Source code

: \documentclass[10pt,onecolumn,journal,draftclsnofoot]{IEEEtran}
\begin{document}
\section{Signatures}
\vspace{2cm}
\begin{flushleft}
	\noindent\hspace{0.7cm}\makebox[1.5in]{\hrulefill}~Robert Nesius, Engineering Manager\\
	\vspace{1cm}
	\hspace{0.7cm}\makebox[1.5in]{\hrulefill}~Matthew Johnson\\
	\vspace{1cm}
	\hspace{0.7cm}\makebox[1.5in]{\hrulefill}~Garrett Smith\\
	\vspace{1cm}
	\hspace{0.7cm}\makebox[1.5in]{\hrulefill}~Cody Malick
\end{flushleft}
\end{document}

__________

**BRIEF:**
Within the listing, how many lines hold "hspace"? Write only that number.

**SOLUTION TO THIS EXERCISE:**
4